I want to access a cloud.google bucket that contains up to 5000 datasets. They are in order but some might be missing. Therefore, I want to create a script that runs through it and checks if the url exists. I created a simple loop:
for(i in 1:length(x)) {
print(paste0("loop is at index ", x[i]))
output$exists[i] <- url.exists(paste("url", x[i]),.header = FALSE)
}
The data is in the format "url_1" , "url_2" etc. so I am able to just have an array of increasing numbers and paste it to the url. However, after around 300 checks it gets stuck and in fact R kind of gets stuck. I wondered if it is something of a spam-protection but if I force quit R and restart, it immediately starts working again. I could imagine that another issue persists.

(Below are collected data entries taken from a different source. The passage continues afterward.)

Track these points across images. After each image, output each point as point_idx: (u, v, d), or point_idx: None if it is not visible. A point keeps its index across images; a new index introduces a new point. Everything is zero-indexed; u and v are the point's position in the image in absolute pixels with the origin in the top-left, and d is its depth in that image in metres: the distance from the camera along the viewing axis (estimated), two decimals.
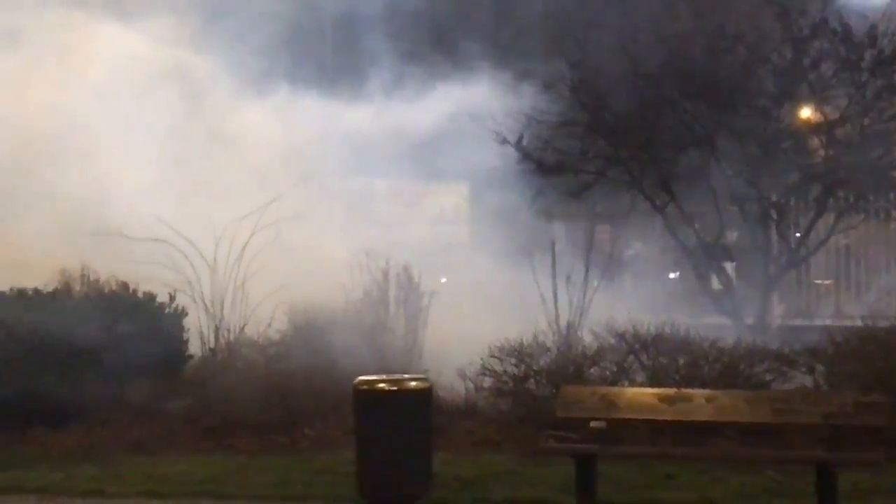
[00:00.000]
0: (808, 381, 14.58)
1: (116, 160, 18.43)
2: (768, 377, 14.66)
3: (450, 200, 24.40)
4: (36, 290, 16.76)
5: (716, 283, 21.01)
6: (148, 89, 19.11)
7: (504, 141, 20.57)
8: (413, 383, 12.09)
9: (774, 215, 20.75)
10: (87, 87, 18.86)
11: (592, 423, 11.68)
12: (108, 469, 13.85)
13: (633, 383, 14.66)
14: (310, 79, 20.53)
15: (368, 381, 11.94)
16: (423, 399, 12.01)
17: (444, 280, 18.13)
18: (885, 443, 11.72)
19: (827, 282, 24.58)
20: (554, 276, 16.90)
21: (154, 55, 19.29)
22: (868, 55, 20.17)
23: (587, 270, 17.29)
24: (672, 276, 23.50)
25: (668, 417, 11.86)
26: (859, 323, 16.38)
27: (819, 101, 20.98)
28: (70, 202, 17.96)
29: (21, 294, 16.68)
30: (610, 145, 20.60)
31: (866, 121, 20.55)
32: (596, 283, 17.39)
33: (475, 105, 19.93)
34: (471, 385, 15.57)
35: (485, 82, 20.25)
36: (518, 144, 20.84)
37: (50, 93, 18.89)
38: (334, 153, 19.64)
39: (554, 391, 14.17)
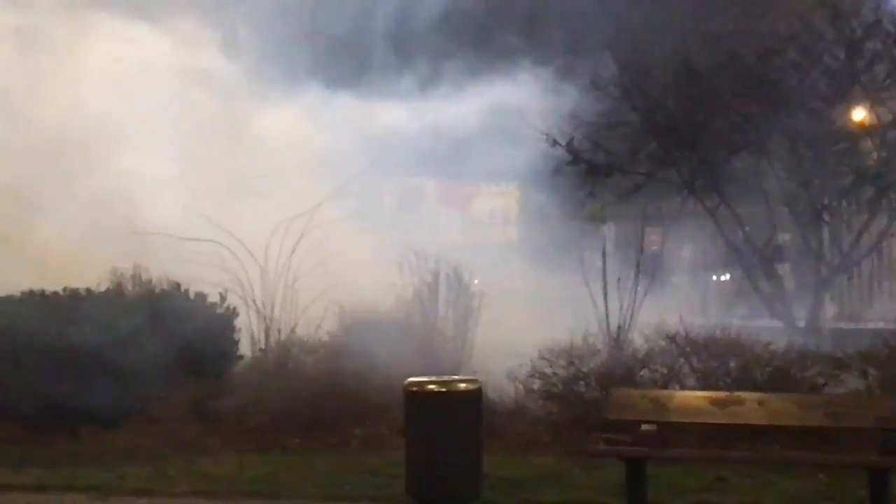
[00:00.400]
0: (860, 385, 14.43)
1: (160, 162, 18.57)
2: (821, 381, 14.53)
3: (499, 202, 24.41)
4: (88, 290, 16.87)
5: (767, 286, 20.87)
6: (183, 91, 19.21)
7: (554, 143, 20.56)
8: (463, 385, 12.07)
9: (826, 217, 20.61)
10: (123, 89, 19.00)
11: (643, 426, 11.63)
12: (157, 468, 13.92)
13: (683, 386, 14.57)
14: (348, 78, 20.54)
15: (418, 382, 11.94)
16: (473, 400, 11.97)
17: (492, 281, 18.08)
18: None
19: (879, 284, 24.39)
20: (604, 278, 16.84)
21: (186, 57, 19.38)
22: None
23: (637, 272, 17.20)
24: (723, 278, 23.40)
25: (720, 421, 11.80)
26: None
27: (872, 103, 20.81)
28: (116, 203, 18.12)
29: (73, 294, 16.79)
30: (660, 146, 20.55)
31: None
32: (646, 285, 17.28)
33: (521, 105, 19.89)
34: (520, 387, 15.51)
35: (531, 83, 20.22)
36: (569, 146, 20.82)
37: (86, 94, 19.04)
38: (378, 153, 19.66)
39: (604, 394, 14.10)
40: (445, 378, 12.16)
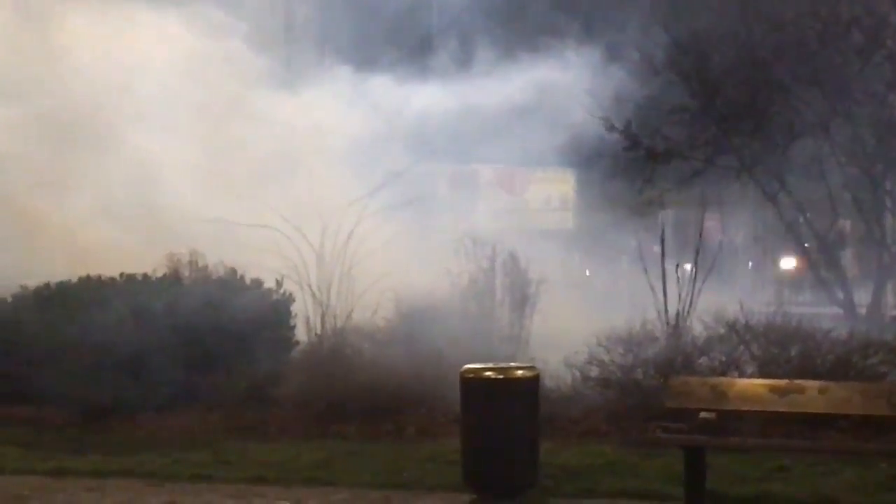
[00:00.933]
0: None
1: (199, 148, 18.65)
2: (883, 369, 14.38)
3: (555, 188, 24.32)
4: (145, 276, 17.00)
5: (828, 273, 20.70)
6: (213, 77, 19.24)
7: (612, 127, 20.46)
8: (520, 371, 12.05)
9: (888, 204, 20.41)
10: (171, 73, 19.08)
11: (702, 414, 11.56)
12: (215, 454, 14.00)
13: (742, 374, 14.46)
14: (388, 61, 20.42)
15: (475, 369, 11.93)
16: (530, 388, 11.96)
17: (549, 268, 18.01)
18: None
19: None
20: (662, 265, 16.72)
21: (213, 42, 19.38)
22: None
23: (696, 259, 17.07)
24: (783, 265, 23.23)
25: (780, 409, 11.70)
26: None
27: None
28: (172, 189, 18.23)
29: (130, 279, 16.92)
30: (720, 132, 20.41)
31: None
32: (705, 272, 17.16)
33: (571, 87, 19.65)
34: (577, 374, 15.45)
35: (589, 68, 20.03)
36: (626, 130, 20.73)
37: (133, 78, 19.14)
38: (421, 138, 19.52)
39: (662, 381, 14.02)
40: (502, 365, 12.14)
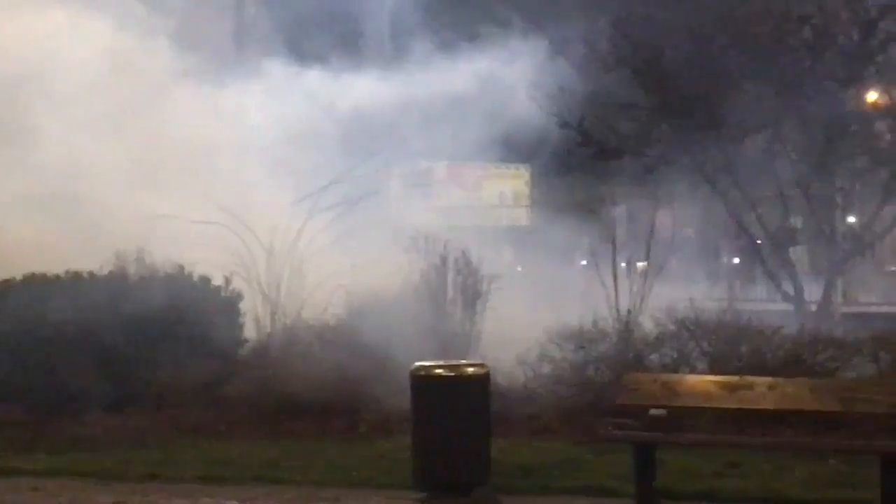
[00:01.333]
0: (873, 369, 14.43)
1: (160, 147, 18.51)
2: (833, 365, 14.52)
3: (509, 184, 24.33)
4: (91, 273, 16.90)
5: (779, 269, 20.87)
6: (145, 74, 19.03)
7: (565, 124, 20.52)
8: (471, 369, 12.07)
9: (839, 201, 20.60)
10: (92, 69, 18.86)
11: (652, 411, 11.64)
12: (164, 453, 13.96)
13: (694, 370, 14.56)
14: (334, 54, 20.17)
15: (425, 366, 11.94)
16: (481, 385, 11.97)
17: (502, 265, 18.07)
18: None
19: (893, 268, 24.38)
20: (614, 262, 16.82)
21: (135, 37, 19.16)
22: None
23: (648, 256, 17.18)
24: (735, 261, 23.40)
25: (731, 405, 11.79)
26: None
27: (887, 85, 20.78)
28: (121, 185, 18.09)
29: (76, 277, 16.82)
30: (673, 128, 20.52)
31: None
32: (657, 268, 17.27)
33: (527, 85, 19.54)
34: (530, 371, 15.51)
35: (540, 63, 19.92)
36: (579, 127, 20.81)
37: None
38: (374, 133, 19.37)
39: (614, 378, 14.10)
40: (453, 362, 12.18)
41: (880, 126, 21.87)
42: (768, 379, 12.10)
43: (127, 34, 18.99)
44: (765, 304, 19.90)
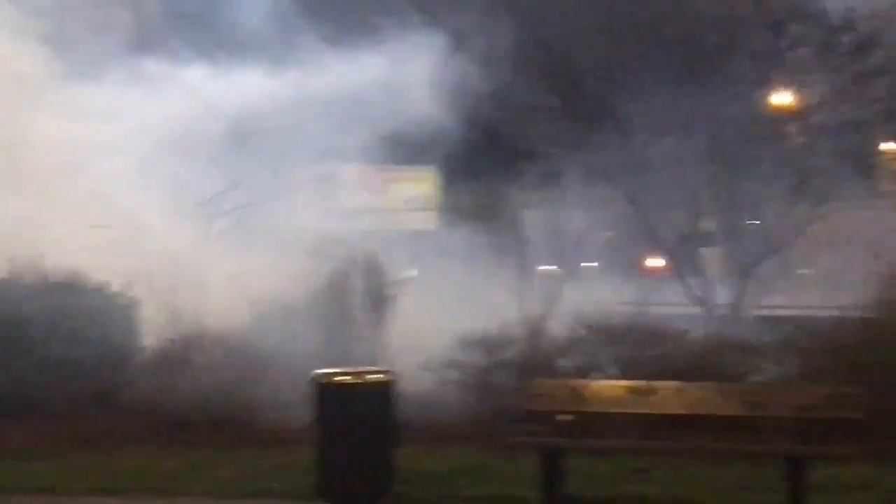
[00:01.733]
0: (781, 372, 14.63)
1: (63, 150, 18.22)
2: (740, 369, 14.69)
3: (418, 187, 24.27)
4: None
5: (689, 273, 21.08)
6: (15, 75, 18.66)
7: (472, 125, 20.47)
8: (374, 376, 12.07)
9: (749, 203, 20.84)
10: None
11: (559, 417, 11.72)
12: (59, 465, 13.77)
13: (603, 375, 14.65)
14: (231, 53, 19.83)
15: (327, 374, 11.89)
16: (385, 392, 11.97)
17: (409, 269, 18.06)
18: (858, 436, 11.77)
19: (802, 271, 24.70)
20: (523, 266, 16.91)
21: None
22: (846, 39, 20.29)
23: (558, 260, 17.29)
24: (645, 265, 23.58)
25: (637, 410, 11.94)
26: (835, 313, 16.43)
27: (796, 87, 21.08)
28: (24, 189, 17.81)
29: None
30: (582, 130, 20.58)
31: (844, 107, 20.64)
32: (566, 272, 17.39)
33: (433, 84, 19.35)
34: (437, 378, 15.51)
35: (446, 62, 19.76)
36: (486, 129, 20.78)
37: None
38: (284, 135, 19.12)
39: (522, 384, 14.13)
40: (356, 369, 12.14)
41: (790, 128, 22.17)
42: (676, 383, 12.25)
43: None
44: (676, 307, 20.02)
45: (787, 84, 21.51)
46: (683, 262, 21.33)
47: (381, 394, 11.94)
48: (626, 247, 23.25)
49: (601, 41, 20.04)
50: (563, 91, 20.48)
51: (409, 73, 18.72)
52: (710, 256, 22.14)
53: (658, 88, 19.92)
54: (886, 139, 22.40)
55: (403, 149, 19.56)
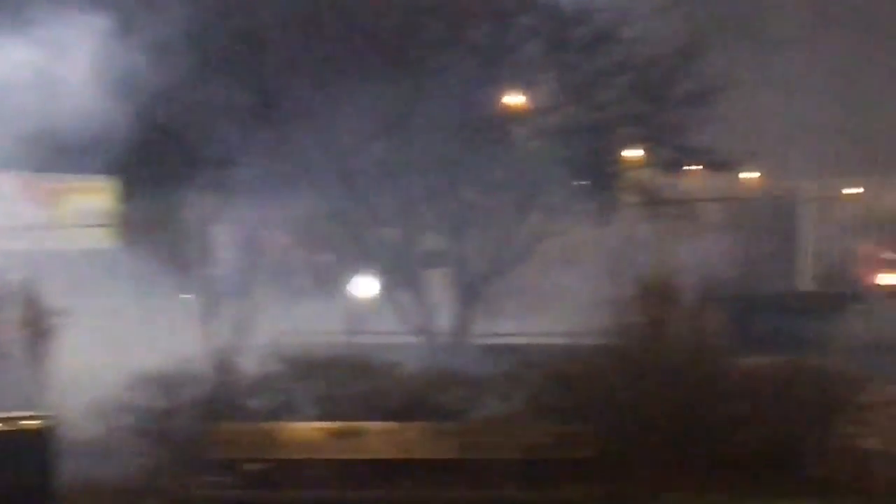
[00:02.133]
0: (506, 408, 14.79)
1: None
2: (461, 406, 14.80)
3: (92, 199, 23.68)
4: None
5: (407, 297, 21.11)
6: None
7: (153, 128, 20.06)
8: (29, 422, 11.78)
9: (473, 217, 21.01)
10: None
11: (246, 466, 11.63)
12: None
13: (302, 416, 14.56)
14: None
15: None
16: (43, 440, 11.73)
17: (77, 296, 17.59)
18: (591, 477, 12.02)
19: (536, 293, 25.06)
20: (211, 291, 16.71)
21: None
22: (580, 33, 20.76)
23: (251, 283, 17.14)
24: (356, 289, 23.45)
25: (341, 456, 11.96)
26: (567, 340, 16.73)
27: (526, 86, 21.38)
28: None
29: None
30: (278, 134, 20.36)
31: (579, 108, 21.10)
32: (264, 298, 17.26)
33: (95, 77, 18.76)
34: (107, 423, 15.19)
35: (117, 55, 19.27)
36: (174, 133, 20.38)
37: None
38: None
39: (208, 428, 13.97)
40: (4, 415, 11.81)
41: (520, 131, 22.42)
42: (384, 424, 12.31)
43: None
44: (391, 336, 20.11)
45: (515, 83, 21.78)
46: (400, 284, 21.34)
47: (38, 442, 11.68)
48: (333, 267, 23.12)
49: (303, 30, 19.92)
50: (257, 87, 20.26)
51: (65, 61, 18.21)
52: (433, 278, 22.24)
53: (368, 86, 19.87)
54: (628, 145, 22.75)
55: (67, 154, 18.99)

Any suggestions how I could fix it?
Thanks
Jonas
P.S. unfortunately I cannot share the link to the bucket.
Hi @jonas2,
Maybe the server is being overwhelmed with your requests or is actively blocking too many requests.
How about pausing for a few seconds after each set of, say 20, requests?
for(i in 1:length(x)) {
print(paste0("loop is at index ", x[i]))
output$exists[i] <- url.exists(paste("url", x[i]), .header = FALSE)
if(i %% 20 == 0) {cat("Pausing... \n"); Sys.sleep(5)}
}
Hi Davo
Thanks for your idea - it also doesn't work. It feels like the issue is more with RCurl. Maybe it does not properly close the connections (sometimes when I read the tables after a while it starts closing open connections, I don't know how that works under the hood though).